The BI Monkey has a confession – his partner is also somewhat of a data geek – though more buried in doing real analytics – but I have persuaded them of the benefits of using SQL instead of SAS sometimes. Right tool for the job etc. etc.
Now I was providing a bit of email support and was reminded of a valuable lesson – a written requirement is not always a very good way of expressing what you want – I spent most of the day bouncing emails advising about how to write cursors (yes, I know, sorry) – and when we actually sat in front of a laptop with the data I found out what it was we actually were trying to achieve and wrote a 5 line query that was literally thousands of times faster.
Are we talking about Window functions yet?
Sure, let’s get to the point. Actually I have blogged about them before but a refresher and different look is always helpful. Window functions allow you to define a “window” of data over which you can perform an operation against a set of rows. Note this is distinct from a GROUP BY which will aggregate the data. Window functions operate at the row level and leave the row data intact. The kind of capabilities this enables is things like adding a row sequence number within a group, cumulative totals, moving averages and other such shenanigans.
Now the key bit of code is the OVER clause. This allows you to specify a “window” of data over which to perform an operation. The window is defined by a PARTITION clause which specifies which column’s values to use to subdivide the data. Then an ORDER BY clause specifies what order – if any – the data in the PARTITION should be processed in. Finally a ROW or RANGE statement can influence the start and end points of the PARTITION.
However, that’s a lot of fine words and SQL speaks clearer:
, SUM(SalesAmount) OVER (PARTITION BY OrderDateKey ORDER BY SalesOrderNumber ROWS UNBOUNDED PRECEDING) AS CumulativeAggregation
, SUM(SalesAmount) OVER (PARTITION BY OrderDateKey ORDER BY SalesOrderNumber ROWS BETWEEN UNBOUNDED PRECEDING AND UNBOUNDED FOLLOWING) AS SumOverWindow
, COUNT(SalesOrderNumber) OVER (PARTITION BY OrderDateKey ORDER BY SalesOrderNumber ROWS UNBOUNDED PRECEDING) AS RowNumberIncrement
, COUNT(SalesOrderNumber) OVER (PARTITION BY OrderDateKey ORDER BY SalesOrderNumber ROWS BETWEEN CURRENT ROW AND UNBOUNDED FOLLOWING) AS RowNumberCountdown
ORDER BY SalesOrderNumber
This will run against the AdventureWorksDW2012 sample database.
So there are four columns I’m calculating across a window of “OrderDateKey”
- CumulativeAggregation – which accumulates values across the window
- SumOverWindow – which totals values across the window
- RowNumberIncrement – which provides an increasing row count across the window
- RowNumberCountdown – which provides a decreasing row count across the window
Here’s the results:
So to break these down a bit:
Here we PARTITION by OrderDateKey. So the window is based on values in the “OrderDateKey” column. So in the results above, we get a window for “20050701”, “20050702”, etc.

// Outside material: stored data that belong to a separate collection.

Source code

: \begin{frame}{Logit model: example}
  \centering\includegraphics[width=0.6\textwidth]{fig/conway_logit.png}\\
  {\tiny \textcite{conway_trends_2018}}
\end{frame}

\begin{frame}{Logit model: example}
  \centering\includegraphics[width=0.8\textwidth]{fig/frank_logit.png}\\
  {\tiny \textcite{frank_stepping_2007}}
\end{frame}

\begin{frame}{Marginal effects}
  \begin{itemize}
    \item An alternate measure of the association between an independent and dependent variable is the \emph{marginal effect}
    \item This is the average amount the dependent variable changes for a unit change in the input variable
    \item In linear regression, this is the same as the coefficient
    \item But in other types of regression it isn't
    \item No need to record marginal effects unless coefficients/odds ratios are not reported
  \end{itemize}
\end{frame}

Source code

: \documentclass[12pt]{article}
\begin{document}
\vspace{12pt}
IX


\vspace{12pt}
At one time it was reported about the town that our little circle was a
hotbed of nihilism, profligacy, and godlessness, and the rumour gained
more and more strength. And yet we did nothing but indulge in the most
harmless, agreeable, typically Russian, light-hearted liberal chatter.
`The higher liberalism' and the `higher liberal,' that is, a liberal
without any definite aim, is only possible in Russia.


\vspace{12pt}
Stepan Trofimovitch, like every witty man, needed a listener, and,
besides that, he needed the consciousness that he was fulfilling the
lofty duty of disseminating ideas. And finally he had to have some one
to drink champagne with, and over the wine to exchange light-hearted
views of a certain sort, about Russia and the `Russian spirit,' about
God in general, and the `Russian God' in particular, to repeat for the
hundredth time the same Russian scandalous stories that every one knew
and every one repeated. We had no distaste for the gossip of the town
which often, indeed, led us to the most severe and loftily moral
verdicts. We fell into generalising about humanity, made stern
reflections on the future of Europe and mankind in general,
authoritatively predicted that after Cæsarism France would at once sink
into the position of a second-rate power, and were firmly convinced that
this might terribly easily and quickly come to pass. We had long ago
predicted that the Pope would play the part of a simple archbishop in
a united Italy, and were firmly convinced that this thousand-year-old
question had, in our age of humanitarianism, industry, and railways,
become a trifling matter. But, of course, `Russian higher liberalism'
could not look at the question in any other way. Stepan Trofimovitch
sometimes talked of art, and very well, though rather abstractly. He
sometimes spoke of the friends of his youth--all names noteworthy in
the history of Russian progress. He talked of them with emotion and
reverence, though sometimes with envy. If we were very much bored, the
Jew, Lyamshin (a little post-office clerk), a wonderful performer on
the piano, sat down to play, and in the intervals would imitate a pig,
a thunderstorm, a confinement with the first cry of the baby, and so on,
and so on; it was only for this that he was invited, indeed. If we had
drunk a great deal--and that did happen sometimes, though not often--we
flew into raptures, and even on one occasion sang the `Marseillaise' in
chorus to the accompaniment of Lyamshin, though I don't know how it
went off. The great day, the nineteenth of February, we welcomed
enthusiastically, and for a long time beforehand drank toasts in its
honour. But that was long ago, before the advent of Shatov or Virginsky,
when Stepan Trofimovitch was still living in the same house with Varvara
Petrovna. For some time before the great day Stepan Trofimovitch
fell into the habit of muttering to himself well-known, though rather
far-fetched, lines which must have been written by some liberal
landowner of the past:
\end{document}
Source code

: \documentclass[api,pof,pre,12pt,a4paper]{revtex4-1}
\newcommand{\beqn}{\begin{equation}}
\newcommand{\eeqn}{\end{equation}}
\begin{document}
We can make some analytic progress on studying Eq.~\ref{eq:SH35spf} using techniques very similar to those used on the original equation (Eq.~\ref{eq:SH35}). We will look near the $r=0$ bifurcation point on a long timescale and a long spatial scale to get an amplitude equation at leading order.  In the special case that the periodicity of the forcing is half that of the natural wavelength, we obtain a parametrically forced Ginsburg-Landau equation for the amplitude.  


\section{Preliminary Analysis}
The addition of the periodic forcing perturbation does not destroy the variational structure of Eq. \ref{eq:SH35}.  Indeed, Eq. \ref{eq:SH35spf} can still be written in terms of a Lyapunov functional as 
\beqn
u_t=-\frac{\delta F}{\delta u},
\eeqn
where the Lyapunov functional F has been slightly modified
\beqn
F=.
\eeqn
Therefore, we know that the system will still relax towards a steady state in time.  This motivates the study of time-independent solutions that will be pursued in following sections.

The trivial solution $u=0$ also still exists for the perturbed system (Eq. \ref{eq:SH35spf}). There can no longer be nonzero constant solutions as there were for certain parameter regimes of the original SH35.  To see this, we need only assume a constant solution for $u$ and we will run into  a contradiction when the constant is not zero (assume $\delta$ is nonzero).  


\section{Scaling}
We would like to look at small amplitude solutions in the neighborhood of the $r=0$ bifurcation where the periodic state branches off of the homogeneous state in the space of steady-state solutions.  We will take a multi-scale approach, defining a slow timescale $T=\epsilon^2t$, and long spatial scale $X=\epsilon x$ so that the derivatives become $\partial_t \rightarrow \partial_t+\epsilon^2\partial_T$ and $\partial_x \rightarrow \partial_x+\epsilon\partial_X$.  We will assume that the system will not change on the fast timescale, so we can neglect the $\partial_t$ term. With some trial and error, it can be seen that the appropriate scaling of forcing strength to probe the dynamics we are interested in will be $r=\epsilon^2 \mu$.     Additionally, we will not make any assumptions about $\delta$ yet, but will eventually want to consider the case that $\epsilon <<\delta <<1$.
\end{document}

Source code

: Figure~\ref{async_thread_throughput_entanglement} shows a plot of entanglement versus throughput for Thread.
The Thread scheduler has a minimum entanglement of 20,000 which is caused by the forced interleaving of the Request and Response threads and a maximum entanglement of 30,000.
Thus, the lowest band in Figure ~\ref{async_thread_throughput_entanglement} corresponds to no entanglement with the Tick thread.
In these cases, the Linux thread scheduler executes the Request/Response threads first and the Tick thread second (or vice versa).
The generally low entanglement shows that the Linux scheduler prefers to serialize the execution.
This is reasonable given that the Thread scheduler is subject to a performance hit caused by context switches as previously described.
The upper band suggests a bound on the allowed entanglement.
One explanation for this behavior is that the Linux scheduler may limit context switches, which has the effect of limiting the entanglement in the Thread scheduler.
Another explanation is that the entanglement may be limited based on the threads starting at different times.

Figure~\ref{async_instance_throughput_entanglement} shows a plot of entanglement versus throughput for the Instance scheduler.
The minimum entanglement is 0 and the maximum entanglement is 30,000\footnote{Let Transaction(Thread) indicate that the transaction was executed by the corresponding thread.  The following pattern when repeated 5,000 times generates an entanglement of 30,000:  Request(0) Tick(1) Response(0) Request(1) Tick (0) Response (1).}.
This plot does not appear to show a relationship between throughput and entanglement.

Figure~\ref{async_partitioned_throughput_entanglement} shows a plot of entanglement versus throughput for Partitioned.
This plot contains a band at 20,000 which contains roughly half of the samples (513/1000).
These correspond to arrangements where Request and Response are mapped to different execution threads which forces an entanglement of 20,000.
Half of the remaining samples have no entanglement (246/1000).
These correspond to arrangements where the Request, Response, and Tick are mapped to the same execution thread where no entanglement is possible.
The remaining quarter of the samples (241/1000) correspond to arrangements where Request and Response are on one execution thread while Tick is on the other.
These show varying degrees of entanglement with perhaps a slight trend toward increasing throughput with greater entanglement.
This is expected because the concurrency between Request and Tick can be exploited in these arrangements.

To get the accumulation to carry out in the order we want we apply an ORDER BY on “SalesOrderNumber”.
Now for the clever bit. The ROWS UNBOUNDED PRECEDING tells the SUM function to evaluate from the start of the window. Hence you get the cumulative sum appearing – each row evaluates the total for all values for SalesAmount from the start of the window to the current row.
We follow much of what we did in CumulativeAggregation – same PARTITION, and same ORDER BY. The ORDER BY has no impact on the result but is needed for the statement to be syntactically valid.
This time we extend the ROWS UNBOUNDED PRECEDING by adding AND UNBOUNDED FOLLOWING – this now tells the SUM function to evaluate the SUM from the start of the window to the end of the window. So this time each row has the total SalesAmount for the window. Useful for calculating things such as percentage in period.
This time we switch the SUM to a COUNT. Here our ROWS UNBOUNDED preceding counts the rows from the start of the window to the current row – effectively giving us a row number.
In our last example we change to a stated set of ROWS between CURRENT ROW AND UNBOUNDED FOLLOWING. So now the COUNT evaluates from the current row to the end of the window – which effectively gives us a countdown to the end row of the window.
Using Window Functions via the OVER clause we can efficiently perform complex aggregations in place of awkward cursors, sub-selects and other such workarounds we may have had to lean on in the past. I’ve covered a small proportion of the options available but this functionality opens up so powerful analytic possibilities.
Also, talking to a user – even if it the person you are supposed to know best in the world – is vastly more effective if you want to understand their problem and solve it efficiently!